- Excerpted text -

*** Block opens ***

Everything You should Know About Standalone Smartwatches

Technology seems to be moving towards hands-free application. Not long ago, people would physically check what time it was on their Nokia 3310 and adjust their wristwatches from the day of the week down to the second. Nowadays, it is feasible to interact with your smartphone using only voice commands and benefit from the best technology around your wrist without carrying your smartphone everywhere.

What is a standalone smartwatch, you might think? Well, a regular smartwatch is an extension of your smartphone as they will require communication with each other, usually using Bluetooth protocols. In contrast, a standalone smartphone will act by itself on most of the tasks a phone can achieve, making it independent and allowing you to jog without carrying your phone.

To be completely smartphone-free, you will need a sim card, usually a micro-SD card. Once linked to the internet, it will become possible to listen to the radio, answer calls, stream music, and much more. In short, a standalone smartwatch is your high-end thousand-dollar smartphone that shrank into the size of a wristwatch.

One of the essential features of a standalone smartwatch is its use as a fitness monitoring and alert device. These gadgets will act as your fitness supervisor by alerting you when to take medicines, how far you’ve run, and how much more exercise is needed to stay fit. Some will even monitor your stress level and tell you when to relax and take a deep breath.

How Does That Work?

Many would think that since the smartwatch can work as a standalone device, it comes with an extra sim card. Actually, it doesn’t – at least not a physical one. All smartwatches delivering cellular support use the so-called e-sims, which are more or less virtual copies of GSM cards we carry on our mobiles. Contrary to some beliefs, such smartwatches don’t have their own numbers but instead share the number with the smartphone they are paired within the first place.

After pairing the smartwatch with your smartphone, all you require is to follow the prompts to set up the support for cellular. Of course, the process will differ between brands and different models, but on average, it takes just a few extra steps and a maximum of 5-10 minutes to get it started.

Once the setup is finished, the e-sim card installed in your smartwatch will be able to pick up data from your mobile – even when the two devices aren’t linked via Bluetooth. By data, I mean text messages and incoming phone calls. Naturally, you will also be able to write messages and make calls yourself.

*** Block closes ***

- Task statement -
Repeat the text on standalone smartwatches from "Technology seems to" up to and including "your smartphone everywhere.", swapping "wristwatches" for "pocket watches".

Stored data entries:
*** Block opens ***

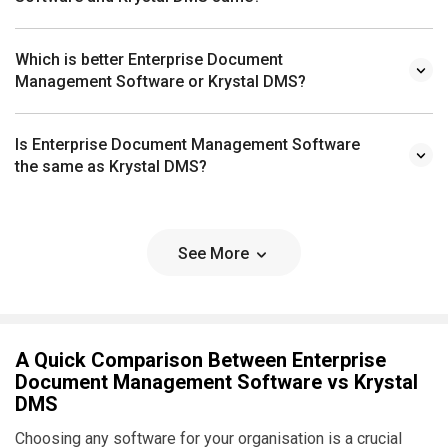
Which is better Enterprise Document
Management Software or Krystal DMS?
Is Enterprise Document Management Software
the same as Krystal DMS?
See More
A Quick Comparison Between Enterprise
Document Management Software vs Krystal
DMS
Choosing any software for your organisation is a crucial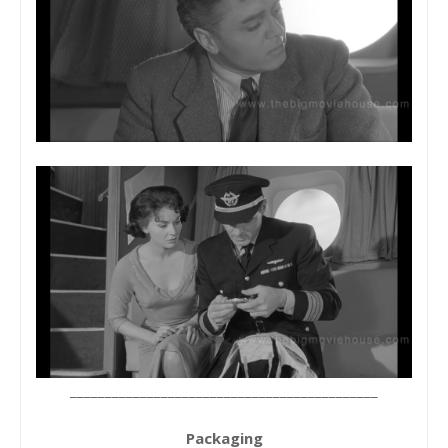
____________________________________________
Packaging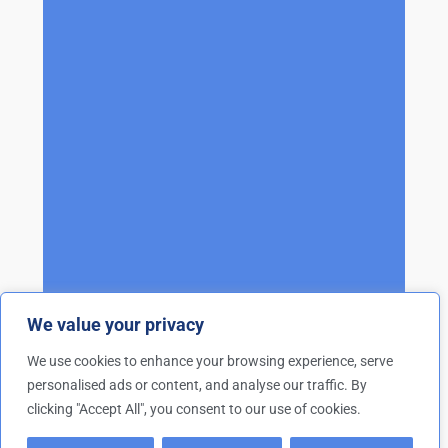
We value your privacy
We use cookies to enhance your browsing experience, serve
personalised ads or content, and analyse our traffic. By
clicking "Accept All", you consent to our use of cookies.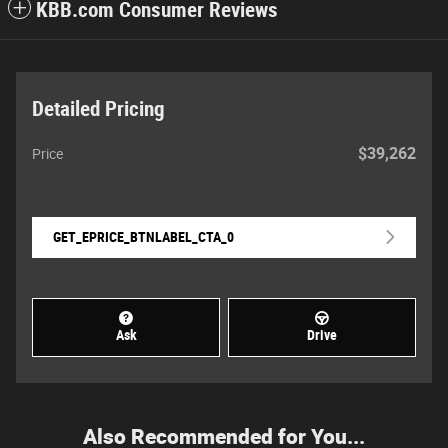
KBB.com Consumer Reviews
Detailed Pricing
$39,262
Price
GET_EPRICE_BTNLABEL_CTA_0
Ask
Drive
Also Recommended for You...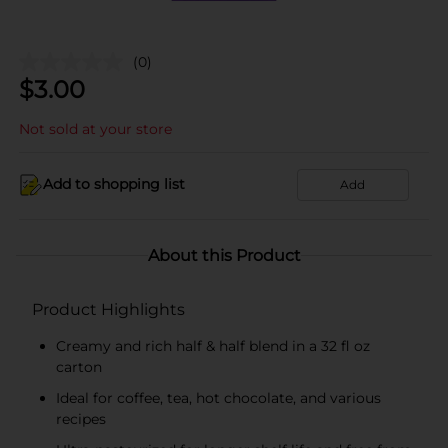
(0)
$
3.00
Not sold at your store
Add to shopping list
Add
About this Product
Product Highlights
Creamy and rich half & half blend in a 32 fl oz
carton
Ideal for coffee, tea, hot chocolate, and various
recipes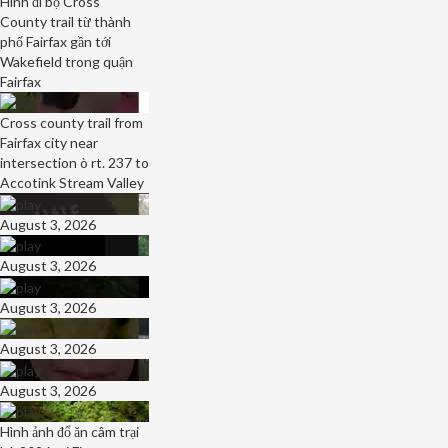
Hình đi bộ Cross
County trail từ thành
phố Fairfax gần tới
Wakefield trong quận
Fairfax
Cross county trail from
Fairfax city near
intersection ò rt. 237 to
Accotink Stream Valley
August 3, 2026
August 3, 2026
August 3, 2026
August 3, 2026
August 3, 2026
Hình ảnh đổ ăn câm trại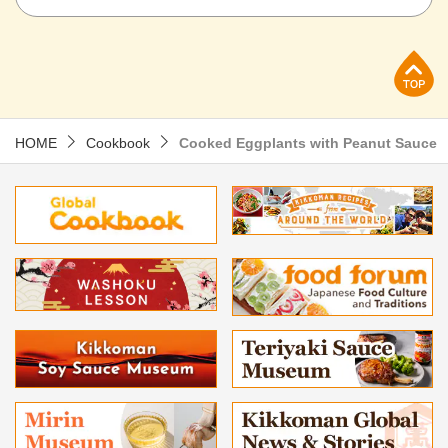
p
HOME
Cookbook
Cooked Eggplants with Peanut Sauce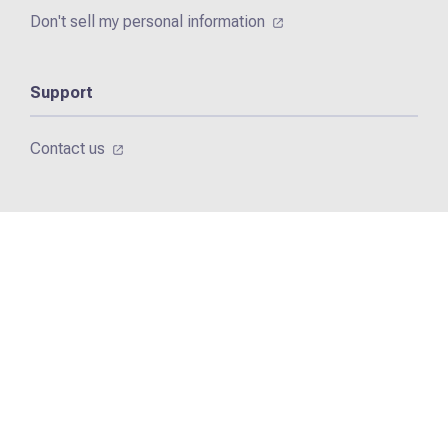
Don't sell my personal information
Support
Contact us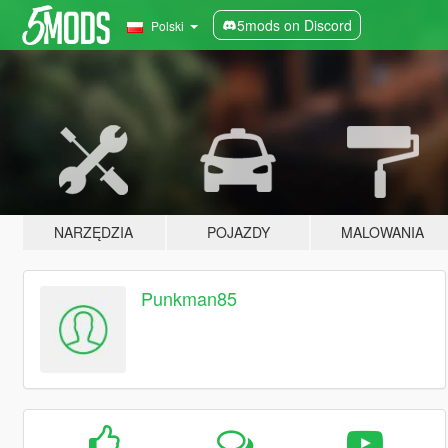
5mods on Discord
Polski
NARZĘDZIA
POJAZDY
MALOWANIA
Punkman85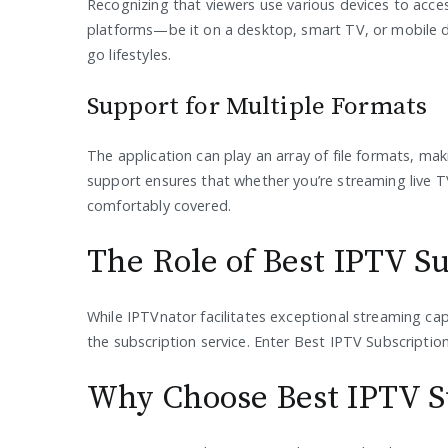
Recognizing that viewers use various devices to acce
platforms—be it on a desktop, smart TV, or mobile de
go lifestyles.
Support for Multiple Formats
The application can play an array of file formats, makin
support ensures that whether you’re streaming live 
comfortably covered.
The Role of Best IPTV S
While IPTVnator facilitates exceptional streaming capa
the subscription service. Enter Best IPTV Subscripti
Why Choose Best IPTV S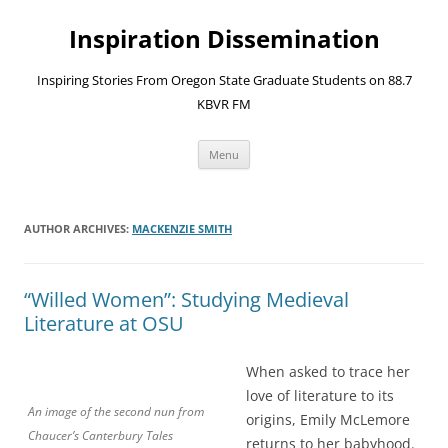
Skip
to
Inspiration Dissemination
content
Inspiring Stories From Oregon State Graduate Students on 88.7
KBVR FM
Menu
AUTHOR ARCHIVES:
MACKENZIE SMITH
“Willed Women”: Studying Medieval
Literature at OSU
When asked to trace her
love of literature to its
An image of the second nun from
origins, Emily McLemore
Chaucer’s Canterbury Tales
returns to her babyhood.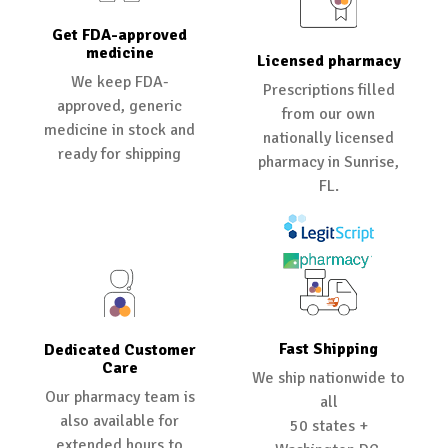
Get FDA-approved
medicine
Licensed pharmacy
We keep FDA-
Prescriptions filled
approved, generic
from our own
medicine in stock and
nationally licensed
ready for shipping
pharmacy in Sunrise,
FL.
Fast Shipping
Dedicated Customer
Care
We ship nationwide to
Our pharmacy team is
all
also available for
50 states +
extended hours to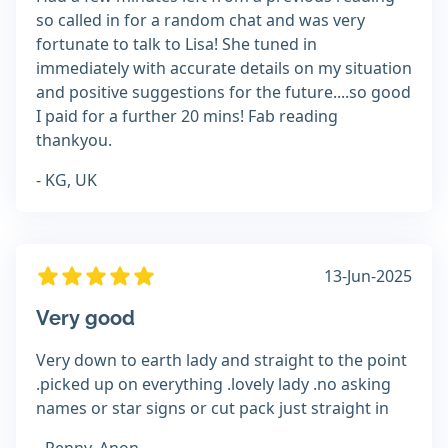
so called in for a random chat and was very
fortunate to talk to Lisa! She tuned in
immediately with accurate details on my situation
and positive suggestions for the future....so good
I paid for a further 20 mins! Fab reading
thankyou.
- KG, UK
13-Jun-2025
Very good
Very down to earth lady and straight to the point
.picked up on everything .lovely lady .no asking
names or star signs or cut pack just straight in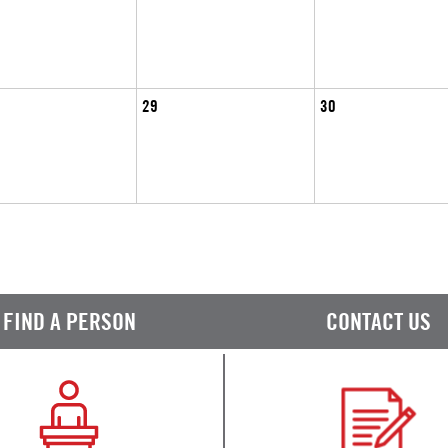
29
30
FIND A PERSON
CONTACT US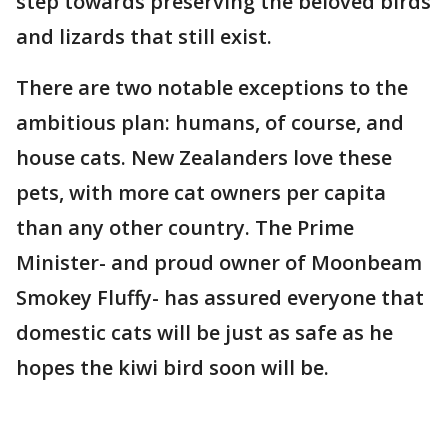
step towards preserving the beloved birds
and lizards that still exist.
There are two notable exceptions to the
ambitious plan: humans, of course, and
house cats. New Zealanders love these
pets, with more cat owners per capita
than any other country. The Prime
Minister- and proud owner of Moonbeam
Smokey Fluffy- has assured everyone that
domestic cats will be just as safe as he
hopes the kiwi bird soon will be.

*** Block closes ***

- Expected output -
Technology seems to be moving towards hands-free application. Not long ago, people would physically check what time it was on their Nokia 3310 and adjust their pocket watches from the day of the week down to the second. Nowadays, it is feasible to interact with your smartphone using only voice commands and benefit from the best technology around your wrist without carrying your smartphone everywhere.